WRITTEN TASK =>
Begin at the line below that contains "WBMP do MAP" and write out every line from there to the end of the entries, exactly.

DATA SHOWN =>

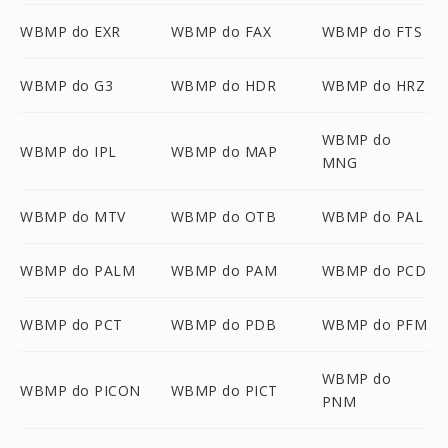
WBMP do EXR
WBMP do FAX
WBMP do FTS
WBMP do G3
WBMP do HDR
WBMP do HRZ
WBMP do
WBMP do IPL
WBMP do MAP
MNG
WBMP do MTV
WBMP do OTB
WBMP do PAL
WBMP do PALM
WBMP do PAM
WBMP do PCD
WBMP do PCT
WBMP do PDB
WBMP do PFM
WBMP do
WBMP do PICON
WBMP do PICT
PNM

EXERCISE ANSWER =>
WBMP do MAP
MNG
WBMP do MTV
WBMP do OTB
WBMP do PAL
WBMP do PALM
WBMP do PAM
WBMP do PCD
WBMP do PCT
WBMP do PDB
WBMP do PFM
WBMP do
WBMP do PICON
WBMP do PICT
PNM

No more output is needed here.